__REQUIRED TASK__.
Reproduce everything from the start of the items down to the line containing "14: (448, 164)", with both ends included and every line unchanged.

## Start ROWS

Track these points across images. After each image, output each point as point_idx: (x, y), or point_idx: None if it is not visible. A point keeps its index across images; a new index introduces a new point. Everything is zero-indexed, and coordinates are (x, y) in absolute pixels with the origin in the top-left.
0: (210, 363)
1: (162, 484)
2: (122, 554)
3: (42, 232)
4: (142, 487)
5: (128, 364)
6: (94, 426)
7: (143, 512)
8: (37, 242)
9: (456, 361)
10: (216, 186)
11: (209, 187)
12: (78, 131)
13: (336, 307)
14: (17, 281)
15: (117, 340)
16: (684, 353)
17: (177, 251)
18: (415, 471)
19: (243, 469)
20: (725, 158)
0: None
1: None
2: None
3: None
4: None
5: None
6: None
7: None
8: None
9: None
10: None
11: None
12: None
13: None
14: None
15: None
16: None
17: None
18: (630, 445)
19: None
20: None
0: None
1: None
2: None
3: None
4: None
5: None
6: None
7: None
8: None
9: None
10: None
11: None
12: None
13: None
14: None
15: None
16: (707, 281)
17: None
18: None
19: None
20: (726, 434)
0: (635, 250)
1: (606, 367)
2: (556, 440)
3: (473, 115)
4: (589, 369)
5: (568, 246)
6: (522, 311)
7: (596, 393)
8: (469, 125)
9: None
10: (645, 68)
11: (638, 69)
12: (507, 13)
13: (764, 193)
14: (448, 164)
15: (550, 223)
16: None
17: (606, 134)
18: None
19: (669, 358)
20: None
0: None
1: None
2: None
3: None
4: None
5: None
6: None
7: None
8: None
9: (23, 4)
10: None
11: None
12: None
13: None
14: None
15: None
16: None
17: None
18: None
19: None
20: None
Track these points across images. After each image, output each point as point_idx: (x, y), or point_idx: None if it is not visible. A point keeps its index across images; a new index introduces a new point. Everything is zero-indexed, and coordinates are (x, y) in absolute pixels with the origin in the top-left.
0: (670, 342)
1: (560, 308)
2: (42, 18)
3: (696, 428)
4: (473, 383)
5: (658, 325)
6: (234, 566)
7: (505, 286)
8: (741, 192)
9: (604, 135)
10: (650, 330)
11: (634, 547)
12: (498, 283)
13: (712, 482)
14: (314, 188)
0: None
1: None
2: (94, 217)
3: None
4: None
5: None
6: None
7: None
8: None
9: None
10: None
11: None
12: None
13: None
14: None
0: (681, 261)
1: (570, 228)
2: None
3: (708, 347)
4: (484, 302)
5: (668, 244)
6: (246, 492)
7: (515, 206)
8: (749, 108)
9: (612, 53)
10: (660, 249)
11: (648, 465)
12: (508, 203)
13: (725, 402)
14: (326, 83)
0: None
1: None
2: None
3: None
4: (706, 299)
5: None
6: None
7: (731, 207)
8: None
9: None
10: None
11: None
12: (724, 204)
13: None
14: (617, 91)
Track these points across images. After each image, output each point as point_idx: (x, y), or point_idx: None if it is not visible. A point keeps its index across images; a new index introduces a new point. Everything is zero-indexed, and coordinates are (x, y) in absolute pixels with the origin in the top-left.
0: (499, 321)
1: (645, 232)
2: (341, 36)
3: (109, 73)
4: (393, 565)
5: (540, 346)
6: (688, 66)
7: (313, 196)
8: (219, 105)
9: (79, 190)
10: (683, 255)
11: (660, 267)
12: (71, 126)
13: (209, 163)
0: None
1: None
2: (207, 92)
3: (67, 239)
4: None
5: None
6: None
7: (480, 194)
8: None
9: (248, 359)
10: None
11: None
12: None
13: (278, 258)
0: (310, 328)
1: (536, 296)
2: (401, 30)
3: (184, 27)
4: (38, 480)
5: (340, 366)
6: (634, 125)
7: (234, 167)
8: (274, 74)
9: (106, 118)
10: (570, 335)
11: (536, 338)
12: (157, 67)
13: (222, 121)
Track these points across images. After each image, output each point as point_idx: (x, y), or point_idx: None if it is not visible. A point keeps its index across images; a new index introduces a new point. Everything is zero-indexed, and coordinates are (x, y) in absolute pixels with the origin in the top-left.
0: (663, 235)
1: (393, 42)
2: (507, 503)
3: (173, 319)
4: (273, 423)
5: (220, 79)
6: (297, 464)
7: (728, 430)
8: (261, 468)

## End ROWS

__THE SOLUTION__.
Track these points across images. After each image, output each point as point_idx: (x, y), or point_idx: None if it is not visible. A point keeps its index across images; a new index introduces a new point. Everything is zero-indexed, and coordinates are (x, y) in absolute pixels with the origin in the top-left.
0: (210, 363)
1: (162, 484)
2: (122, 554)
3: (42, 232)
4: (142, 487)
5: (128, 364)
6: (94, 426)
7: (143, 512)
8: (37, 242)
9: (456, 361)
10: (216, 186)
11: (209, 187)
12: (78, 131)
13: (336, 307)
14: (17, 281)
15: (117, 340)
16: (684, 353)
17: (177, 251)
18: (415, 471)
19: (243, 469)
20: (725, 158)
0: None
1: None
2: None
3: None
4: None
5: None
6: None
7: None
8: None
9: None
10: None
11: None
12: None
13: None
14: None
15: None
16: None
17: None
18: (630, 445)
19: None
20: None
0: None
1: None
2: None
3: None
4: None
5: None
6: None
7: None
8: None
9: None
10: None
11: None
12: None
13: None
14: None
15: None
16: (707, 281)
17: None
18: None
19: None
20: (726, 434)
0: (635, 250)
1: (606, 367)
2: (556, 440)
3: (473, 115)
4: (589, 369)
5: (568, 246)
6: (522, 311)
7: (596, 393)
8: (469, 125)
9: None
10: (645, 68)
11: (638, 69)
12: (507, 13)
13: (764, 193)
14: (448, 164)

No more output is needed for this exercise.